Newel caps and acorns
Newel caps and acorns are decorative capping’s for the top and bottom of the newel posts. These components simply fit over the newel post in combination with adhesives and mechanical fixings to hold them in place. Half newel caps can be purchased for use with half newels.
Nosing
Nosing is a component that is installed at the top of the stairs and around the edge of a landing area. For traditional closed stringer stairs, each tread overhangs the riser by around 16mm, with each tread being around 22mm thick. This thickness matches the common thickness of modern subfloor sheathing. When installed correctly, the rise from the top tread to the subfloor of the next level should be the same as the rise for the rest of the steps within the staircase. A moulding known as a nosing is installed at the top of the stairs to add the 16mm rounded overhang to the top step, and provide a surface for the subfloor to butt into. This nosing is the same thickness as the subfloor sheathing, and is usually around 3-4 inches wide. A nosing is provided with the staircase to add to the top step, though separate longer lengths can be purchased for use with landings. Once again, the nosing will overhang the hard edge of the opening to provide an aesthetic and practical stop to the subfloor sheathing. This nosing can be purchased with a dado on the underside that will receive the top of the apron. To install the nosing, simply line the back of the housing up a fraction in front of the structural opening timber, and nail the nosing into the beam. Care should be taken to ensure the nosing is straight and installed flat. When the nosing is installed during the second fix, the subfloor sheathing is usually installed. As such, its important to either leave the last board fixed with nails so it can be removed and recut for the nosing, or no adhesive applied to the very end of the board so that it can be cut up and removed suitably.
Aprons
An apron is a cover trim/timber that caps the face of a structural opening.
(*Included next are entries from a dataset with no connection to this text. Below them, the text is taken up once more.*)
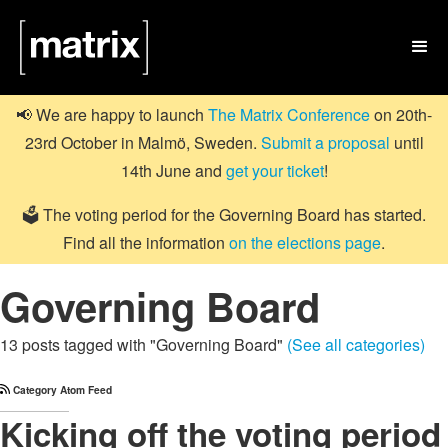

📢 We are happy to launch
The Matrix Conference
on 20th-
23rd October in Malmö, Sweden.
Submit a proposal
until
14th June and
get your ticket
!
🗳️ The voting period for the Governing Board has started.
Find all the information
on the elections page
.
Governing Board
13 posts tagged with "Governing Board"
(See all categories)
Category Atom Feed
Kicking off the voting period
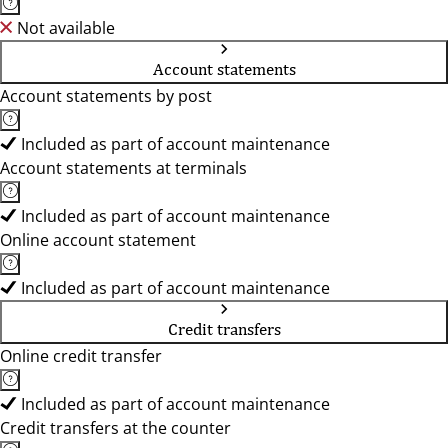
Not available
Account statements
Account statements by post
Included as part of account maintenance
Account statements at terminals
Included as part of account maintenance
Online account statement
Included as part of account maintenance
Credit transfers
Online credit transfer
Included as part of account maintenance
Credit transfers at the counter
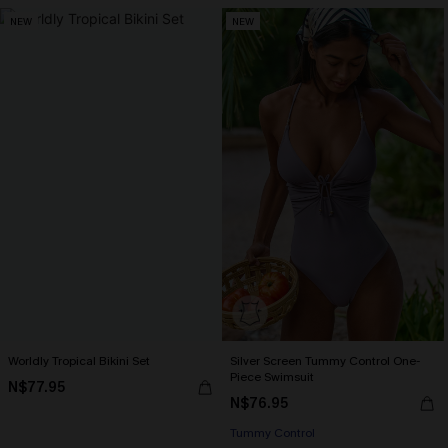
NEW
NEW
Worldly Tropical Bikini Set
Silver Screen Tummy Control One-
Piece Swimsuit
N$77.95
N$76.95
Tummy Control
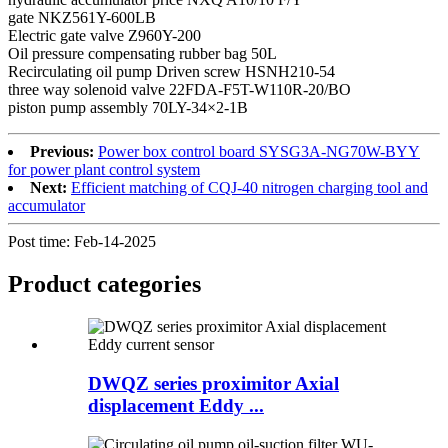
gate NKZ561Y-600LB
Electric gate valve Z960Y-200
Oil pressure compensating rubber bag 50L
Recirculating oil pump Driven screw HSNH210-54
three way solenoid valve 22FDA-F5T-W110R-20/BO
piston pump assembly 70LY-34×2-1B
Previous:
Power box control board SYSG3A-NG70W-BYY
for power plant control system
Next:
Efficient matching of CQJ-40 nitrogen charging tool and
accumulator
Post time: Feb-14-2025
Product
categories
DWQZ series proximitor Axial
displacement Eddy ...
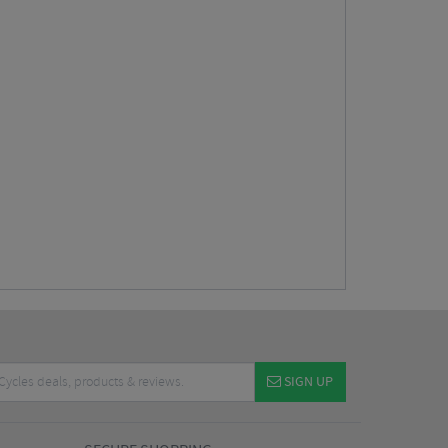
SIGN UP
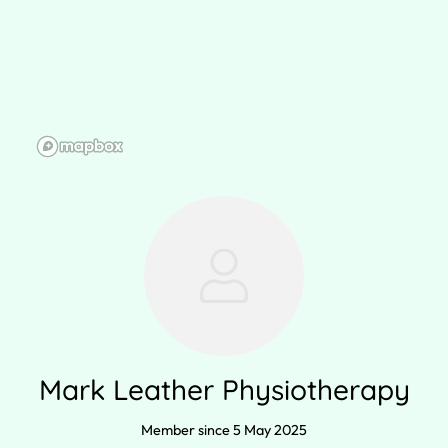
Mark Leather Physiotherapy
Member since 5 May 2025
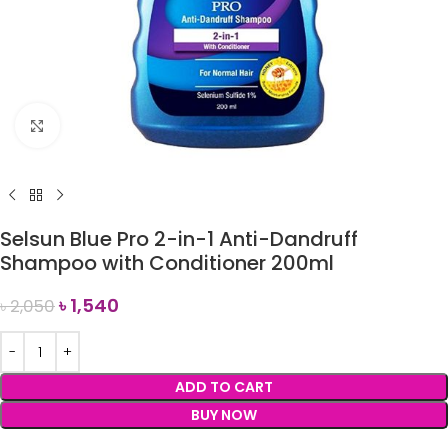
Click to enlarge
Selsun Blue Pro 2-in-1 Anti-Dandruff
Shampoo with Conditioner 200ml
৳
1,540
৳
2,050
ADD TO CART
BUY NOW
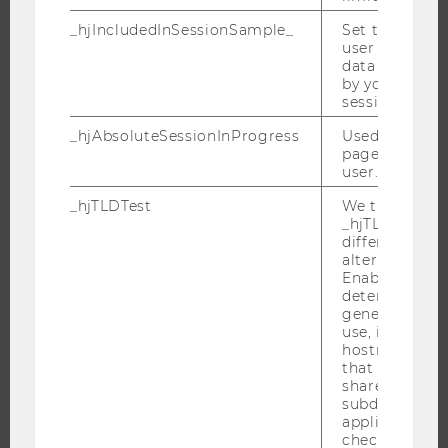
_hjIncludedInSessionSample_
Set to determi
user is includ
data samplin
JOBS
by your site's 
session limit.
JOBS
_hjAbsoluteSessionInProgress
Used to detect
JOB PORTAL
pageview sess
RESEARCH CAREER
user.
WELCOME SERVICES
_hjTLDTest
We try to stor
_hjTLDTest co
OPEN POSITIONS FOR WU GRADUATES
different URL
CAREER-RELATED CONTACTS AT WU
alternatives unt
Enables us to 
CAREER NETWORKS AT WU
determine th
generic cooki
use, instead 
hostname. It
that cookies 
shared across
WU COMMUNITY
subdomains (
applicable). A
check, the coo
STUDENTS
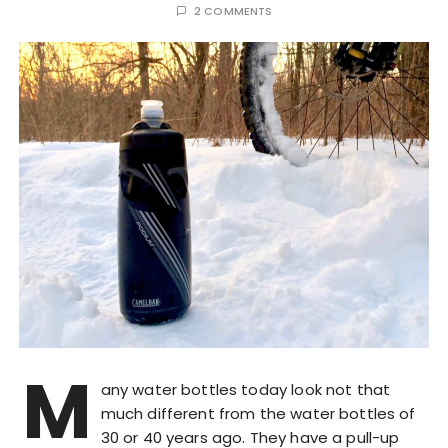
2 COMMENTS
M
any water bottles today look not that
much different from the water bottles of
30 or 40 years ago. They have a pull-up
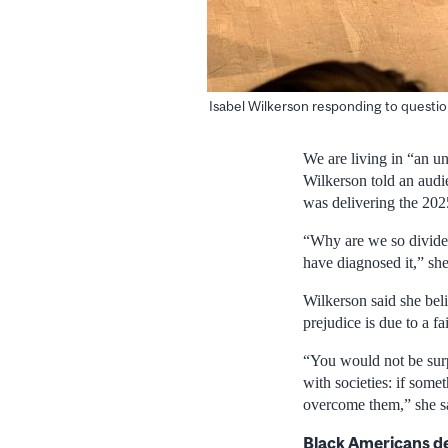
Isabel Wilkerson responding to questi
We are living in “an un
Wilkerson told an audi
was delivering the 20
“Why are we so divided
have diagnosed it,” she
Wilkerson said she beli
prejudice is due to a f
“You would not be surpr
with societies: if somet
overcome them,” she s
Black Americans de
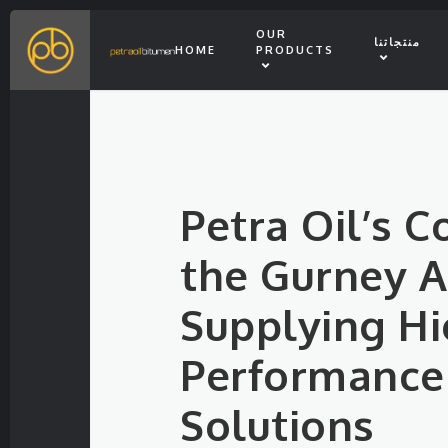
OUR
منتجاتنا
HOME
PRODUCTS
Petra Oil’s C
the Gurney Ai
Supplying Hi
Performance
Solutions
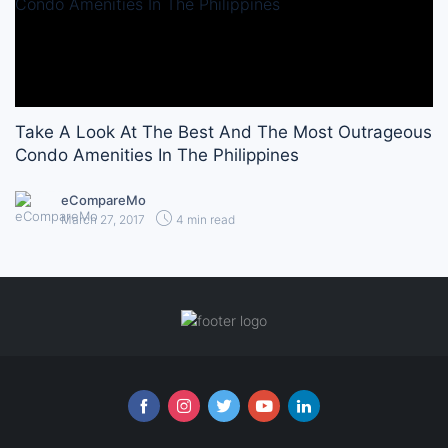
Take A Look At The Best And The Most Outrageous
Condo Amenities In The Philippines
eCompareMo
March 27, 2017
4 min read
Follow us online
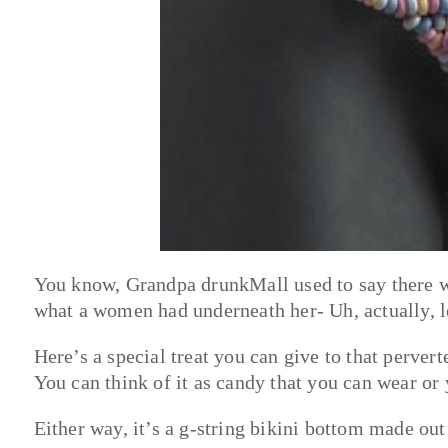
You know, Grandpa drunkMall used to say there w
what a women had underneath her- Uh, actually, 
Here’s a special treat you can give to that perver
You can think of it as candy that you can wear or 
Either way, it’s a g-string bikini bottom made out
In this instance, it refers to the capping that covers the face of the structural opening beam in an open landing scenario. The apron slots into the housing on the underside of the nosing, and is long enough to meet the ceiling surface. The apron is fixed with mechanical fasteners and adhesives, and is simply cut to length along the face of the opening. If newel posts are lapped over the side of the opening, the apron may have to be notched around these, or cut between, depending on how far the newels protrude downwards.
Cover mouldings
A cover moulding in this context is a length of cover trim that is installed to hide the transition between the ceiling surface and the apron that comes down to meet it. This trim is simply cut to length and nailed in place.
Skirtboards
Skirtboards are lengths of trim that are installed to emulate a closed stringer on a cut stringer staircase. The inner skirtboard protects the wall finish just above the treads, and helps to ease the material transition. This skirtboard must be notched around every single tread if the treads come to meet the wall. If planning allows, the inside stringer can be left away from the wall to allow the skirtboard to slide down behind it without having to notch anything. To notch the skirtboard, lay it up the rake of the stairs and carefully trace every single tread and riser with a compass and straight edge. The skirtboard on the outside of the staircase caps the outside cut stringer, and provides a point of installation for the base rail. This skirtboard can be installed without notching in this instance. Alternatively, if the spindles come down onto the treads, the skirtboard might be notches out to match the profile of the stringers, with the floor finish then coming over it.